The Right to Sue for Infringement is no longer a Standing Question

Companies who play corporate games creating and shifting shell companies sometimes face serious consequences when painted into a corner.   In Cirba, Inc. (DBA Densify) and Cirba IP v. VMWare (D. Del. 2020), a jury sided with the patentee Cirba Inc. and awarded $235 million in damages.  That verdict though has been vacated because Cirba Inc.’s subsidiary Cirba IP actually owns the patent rights.  According to the filings, the transfer to Cirba IP was done for “uncontroversial tax reasons.”

Although the jury awarded the money, Judge Leonard P. Stark did not enter judgment for the millions.

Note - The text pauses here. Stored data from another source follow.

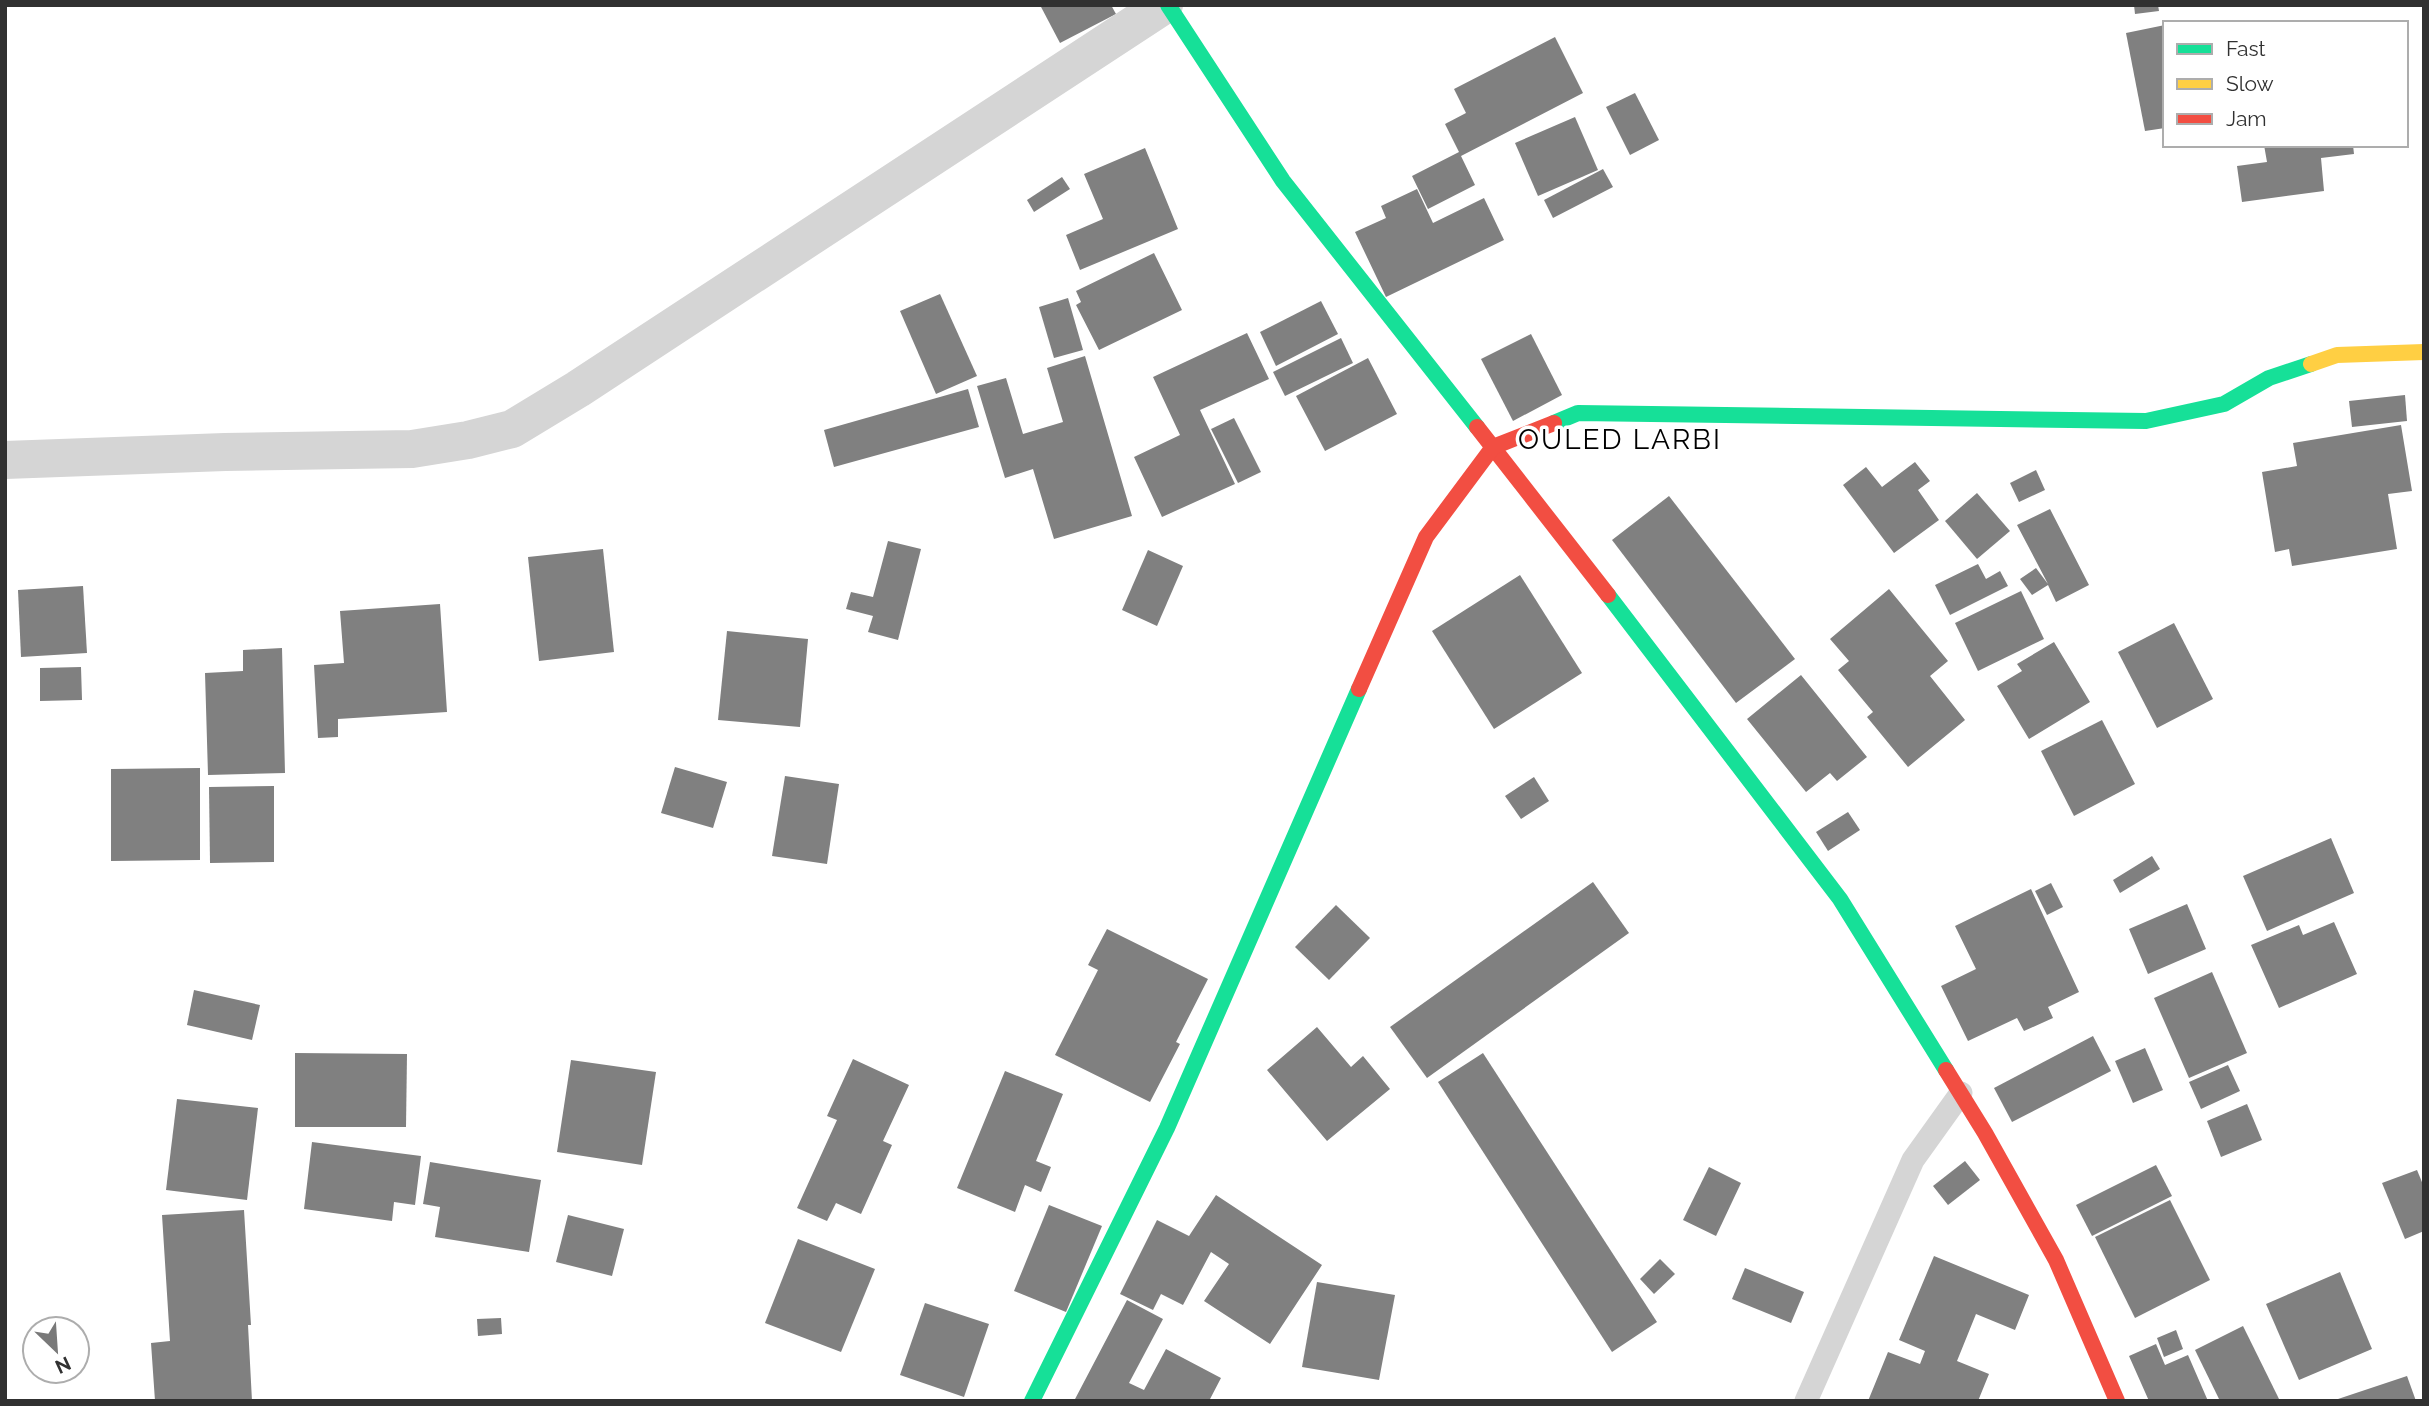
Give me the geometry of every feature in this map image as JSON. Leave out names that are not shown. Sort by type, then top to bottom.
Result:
[{"type":"street","points":[[5,460],[412,449],[468,440],[512,429],[578,389],[1166,5],[1283,181],[1493,447],[1840,899],[1961,1093],[2056,1260],[2117,1401]]},
{"type":"street","points":[[1032,1401],[1167,1128],[1426,537],[1493,447],[1578,413],[2146,421],[2224,404],[2269,378],[2337,355],[2424,352]]},
{"type":"lane","points":[[1806,1401],[1913,1160],[1961,1093]]},
{"type":"building","points":[[1040,5],[1111,5],[1116,14],[1060,43]]},
{"type":"building","points":[[2134,5],[2158,5],[2159,11],[2135,14]]},
{"type":"building","points":[[2163,25],[2163,128],[2145,131],[2126,33]]},
{"type":"building","points":[[1555,37],[1583,93],[1461,156],[1475,185],[1428,209],[1412,176],[1459,152],[1445,124],[1466,113],[1454,89]]},
{"type":"building","points":[[1635,93],[1659,140],[1630,155],[1606,107]]},
{"type":"building","points":[[1575,117],[1598,170],[1538,196],[1515,143]]},
{"type":"building","points":[[2264,147],[2353,147],[2354,154],[2321,158],[2324,191],[2242,202],[2237,166],[2267,162]]},
{"type":"building","points":[[1145,148],[1178,229],[1080,270],[1066,235],[1103,219],[1084,174]]},
{"type":"building","points":[[1603,169],[1613,187],[1553,218],[1544,200]]},
{"type":"building","points":[[1062,177],[1070,189],[1034,212],[1027,200]]},
{"type":"building","points":[[1417,189],[1433,223],[1484,198],[1504,240],[1386,297],[1355,232],[1386,218],[1381,206]]},
{"type":"building","points":[[1154,253],[1182,310],[1099,350],[1076,305],[1081,302],[1076,291]]},
{"type":"building","points":[[940,294],[977,376],[936,394],[900,311]]},
{"type":"building","points":[[1068,298],[1083,350],[1054,358],[1039,307]]},
{"type":"building","points":[[1321,301],[1338,334],[1276,366],[1260,332]]},
{"type":"building","points":[[1247,333],[1269,379],[1200,410],[1235,484],[1162,517],[1134,457],[1180,435],[1153,377]]},
{"type":"building","points":[[1531,334],[1562,395],[1513,421],[1481,359]]},
{"type":"building","points":[[1341,338],[1353,363],[1285,396],[1273,372]]},
{"type":"building","points":[[1085,356],[1132,516],[1054,539],[1033,469],[1005,478],[977,386],[1006,378],[1023,434],[1063,422],[1047,368]]},
{"type":"building","points":[[1368,358],[1397,414],[1325,451],[1296,396]]},
{"type":"building","points":[[968,389],[979,427],[834,467],[824,430]]},
{"type":"building","points":[[2405,395],[2407,421],[2352,427],[2349,401]]},
{"type":"building","points":[[1234,418],[1261,472],[1238,483],[1211,429]]},
{"type":"building","points":[[2401,425],[2412,491],[2388,494],[2397,549],[2292,566],[2289,549],[2275,552],[2262,472],[2297,466],[2293,443]]},
{"type":"building","points":[[1915,462],[1930,481],[1918,490],[1939,520],[1894,553],[1843,485],[1866,467],[1882,487]]},
{"type":"building","points":[[2036,470],[2045,490],[2019,502],[2010,483]]},
{"type":"building","points":[[1977,493],[2010,531],[1977,559],[1945,521]]},
{"type":"building","points":[[1669,496],[1795,659],[1736,703],[1612,540]]},
{"type":"building","points":[[2050,509],[2089,585],[2056,602],[2048,585],[2032,595],[2020,579],[2036,568],[2048,584],[2017,525]]},
{"type":"building","points":[[888,541],[921,549],[898,640],[868,632],[873,616],[846,609],[851,592],[873,597]]},
{"type":"building","points":[[603,549],[614,652],[539,661],[528,557]]},
{"type":"building","points":[[1148,550],[1183,566],[1157,626],[1122,610]]},
{"type":"building","points":[[1978,564],[1986,579],[2000,571],[2008,586],[1950,615],[1935,585]]},
{"type":"building","points":[[1520,575],[1582,673],[1494,729],[1432,631]]},
{"type":"building","points":[[83,586],[87,653],[21,657],[18,590]]},
{"type":"building","points":[[1889,589],[1948,661],[1930,676],[1965,720],[1908,767],[1867,717],[1873,712],[1838,670],[1849,661],[1830,639]]},
{"type":"building","points":[[2021,591],[2044,639],[1978,671],[1955,623]]},
{"type":"building","points":[[440,604],[447,712],[338,719],[338,737],[318,738],[314,665],[344,663],[340,611]]},
{"type":"building","points":[[2174,623],[2213,699],[2157,728],[2118,652]]},
{"type":"building","points":[[727,631],[808,639],[800,727],[718,720]]},
{"type":"building","points":[[2054,642],[2090,702],[2029,739],[1997,686],[2022,671],[2017,664]]},
{"type":"building","points":[[282,648],[285,773],[208,775],[205,673],[243,671],[243,650]]},
{"type":"building","points":[[81,667],[82,700],[40,701],[40,668]]},
{"type":"building","points":[[1801,675],[1867,757],[1837,781],[1830,773],[1806,792],[1747,719]]},
{"type":"building","points":[[2102,720],[2135,784],[2074,816],[2041,751]]},
{"type":"building","points":[[675,767],[727,782],[713,828],[661,813]]},
{"type":"building","points":[[200,768],[200,860],[111,861],[111,769]]},
{"type":"building","points":[[785,776],[839,784],[827,864],[772,856]]},
{"type":"building","points":[[1534,777],[1549,801],[1521,819],[1505,796]]},
{"type":"building","points":[[274,786],[274,862],[210,863],[209,787]]},
{"type":"building","points":[[1848,812],[1860,830],[1828,851],[1816,832]]},
{"type":"building","points":[[2331,838],[2354,893],[2267,931],[2243,876]]},
{"type":"building","points":[[2152,856],[2160,869],[2120,893],[2113,880]]},
{"type":"building","points":[[1593,882],[1629,933],[1427,1078],[1390,1027]]},
{"type":"building","points":[[2051,883],[2063,907],[2047,915],[2035,891]]},
{"type":"building","points":[[2031,889],[2079,992],[2048,1007],[2053,1018],[2024,1031],[2017,1018],[1968,1041],[1941,986],[1976,969],[1955,926]]},
{"type":"building","points":[[2187,904],[2206,949],[2148,974],[2129,929]]},
{"type":"building","points":[[1336,905],[1370,938],[1329,980],[1295,947]]},
{"type":"building","points":[[2334,922],[2357,974],[2279,1008],[2251,945],[2299,925],[2303,935]]},
{"type":"building","points":[[1107,929],[1208,979],[1176,1042],[1180,1044],[1150,1102],[1055,1055],[1098,970],[1088,965]]},
{"type":"building","points":[[2212,972],[2247,1053],[2189,1078],[2154,998]]},
{"type":"building","points":[[194,990],[260,1005],[252,1040],[187,1025]]},
{"type":"building","points":[[1317,1027],[1351,1067],[1363,1056],[1390,1089],[1327,1141],[1267,1070]]},
{"type":"building","points":[[2093,1036],[2111,1071],[2012,1122],[1994,1088]]},
{"type":"building","points":[[2145,1048],[2163,1090],[2133,1103],[2115,1061]]},
{"type":"building","points":[[295,1053],[407,1054],[406,1127],[295,1127]]},
{"type":"building","points":[[1483,1053],[1657,1322],[1612,1352],[1438,1082]]},
{"type":"building","points":[[853,1059],[909,1085],[883,1141],[892,1145],[861,1214],[836,1203],[827,1221],[797,1208],[837,1120],[827,1116]]},
{"type":"building","points":[[571,1060],[656,1072],[642,1165],[557,1152]]},
{"type":"building","points":[[2228,1065],[2240,1091],[2201,1109],[2189,1082]]},
{"type":"building","points":[[1005,1071],[1063,1094],[1036,1161],[1051,1167],[1041,1192],[1025,1185],[1015,1212],[957,1188]]},
{"type":"building","points":[[177,1099],[258,1108],[247,1200],[166,1190]]},
{"type":"building","points":[[2247,1104],[2262,1140],[2221,1157],[2207,1121]]},
{"type":"building","points":[[312,1142],[421,1156],[415,1205],[394,1202],[392,1221],[304,1209]]},
{"type":"building","points":[[1965,1161],[1980,1180],[1948,1205],[1933,1186]]},
{"type":"building","points":[[430,1162],[541,1180],[529,1252],[435,1237],[440,1207],[423,1204]]},
{"type":"building","points":[[2156,1165],[2172,1196],[2092,1236],[2076,1205]]},
{"type":"building","points":[[1709,1167],[1741,1183],[1716,1236],[1683,1220]]},
{"type":"building","points":[[2417,1170],[2424,1187],[2424,1231],[2405,1239],[2382,1183]]},
{"type":"building","points":[[1216,1195],[1322,1265],[1270,1344],[1204,1301],[1229,1264],[1211,1252],[1183,1305],[1161,1294],[1153,1310],[1120,1294],[1157,1220],[1189,1236]]},
{"type":"building","points":[[2170,1200],[2210,1280],[2135,1318],[2095,1237]]},
{"type":"building","points":[[1049,1205],[1102,1226],[1066,1312],[1014,1291]]},
{"type":"building","points":[[244,1210],[251,1325],[248,1325],[252,1401],[155,1401],[151,1343],[170,1341],[162,1215]]},
{"type":"building","points":[[568,1215],[624,1229],[612,1276],[556,1262]]},
{"type":"building","points":[[798,1239],[875,1269],[841,1352],[765,1323]]},
{"type":"building","points":[[1934,1256],[2029,1295],[2015,1330],[1976,1314],[1957,1361],[1989,1374],[1978,1401],[1868,1401],[1888,1352],[1920,1364],[1925,1351],[1899,1340]]},
{"type":"building","points":[[1660,1259],[1675,1274],[1654,1294],[1640,1279]]},
{"type":"building","points":[[1745,1268],[1804,1292],[1791,1323],[1732,1299]]},
{"type":"building","points":[[2340,1272],[2372,1349],[2299,1380],[2266,1304]]},
{"type":"building","points":[[1317,1282],[1395,1295],[1379,1380],[1302,1367]]},
{"type":"building","points":[[1127,1300],[1163,1319],[1129,1383],[1144,1390],[1166,1349],[1221,1378],[1209,1401],[1074,1401]]},
{"type":"building","points":[[925,1303],[989,1324],[964,1397],[900,1375]]},
{"type":"building","points":[[501,1318],[502,1334],[478,1336],[477,1319]]},
{"type":"building","points":[[2243,1326],[2280,1401],[2220,1401],[2195,1350]]},
{"type":"building","points":[[2176,1330],[2183,1349],[2164,1357],[2157,1338]]},
{"type":"building","points":[[2156,1344],[2165,1365],[2188,1355],[2208,1401],[2149,1401],[2129,1356]]},
{"type":"building","points":[[2407,1376],[2416,1401],[2335,1401],[2335,1400]]},
{"type":"traffic: fast","points":[[1168,5],[1283,181],[1477,427]]},
{"type":"traffic: fast","points":[[1554,423],[1578,413],[2146,421],[2224,404],[2269,378],[2311,364]]},
{"type":"traffic: fast","points":[[1608,595],[1840,899],[1946,1070]]},
{"type":"traffic: fast","points":[[1032,1401],[1167,1128],[1359,689]]},
{"type":"traffic: slow","points":[[2311,364],[2337,355],[2424,352]]},
{"type":"traffic: jam","points":[[1359,689],[1426,537],[1493,447],[1554,423]]},
{"type":"traffic: jam","points":[[1477,427],[1608,595]]},
{"type":"traffic: jam","points":[[1946,1070],[1985,1133],[2056,1260],[2117,1401]]},
{"type":"district","name":"OULED LARBI","points":[[1620,439]]}]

Rather, Judge Stark found that Cirba Inc. (“INC”) did not actually have rights to enforce the patent and thus dismissed the case for lack of Article III standing.  According to Stark, INC had transferred rights to its wholly owned subsidiary Cirba IP (“IP”).  And, although IP was a co-plaintiff Judge Stark ordered a new trial — finding that the presence of INC so materially changed the trial that “it is quite probably that the outcome would … have been different.”  Basically, the theme of INC’s case was about competition against the much larger VMWare, but IP is only a patent holder.  Thus, all is not lost for Cirba, but juries are quite unpredictable.

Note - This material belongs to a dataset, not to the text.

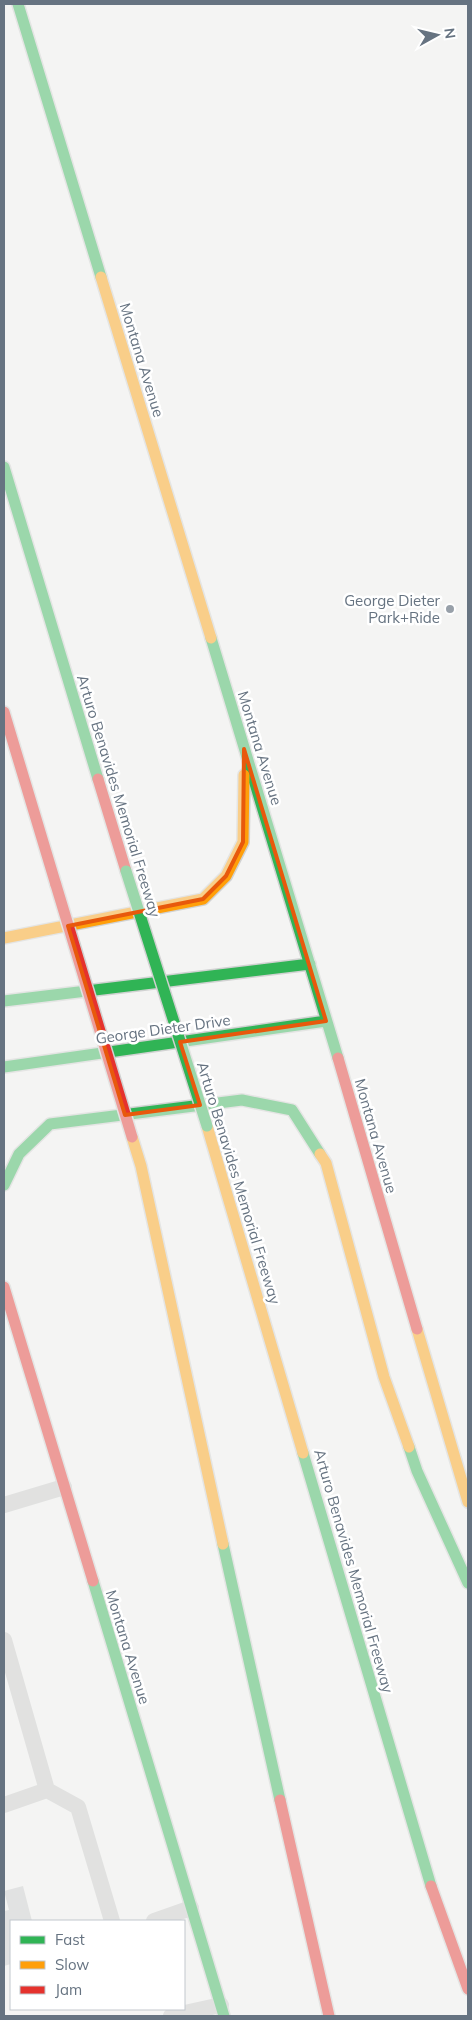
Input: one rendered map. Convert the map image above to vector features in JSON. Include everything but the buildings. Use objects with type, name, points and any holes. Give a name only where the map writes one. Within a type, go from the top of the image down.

A timeline of events is shown above, and one basic question for standing is whether that license-back included enough grit to give INC standing.

The new trial order is not a final judgment — the case is still ongoing.  That means that there is no right to appeal the case immediately.  However, Cirba has petitioned the Federal Circuit for writ of mandamus, arguing that the dismissal on standing was improper. The petition particularly focuses on the Supreme Court’s Lexmark decision and the Federal Circuit’s two subsequent decisions of Lone Star and Schwendimann.  In particular, the plaintiff argues that under those decisions, the patent ownership is not a jurisdictional/standing question. “[D]ecisions treating the prerequisites of the Patent Act as jurisdictional were wrong.” Schwendimann.  “Whether a party possesses all substantial rights in a patent does not implicate standing or subject-matter jurisdiction.” Lone Star.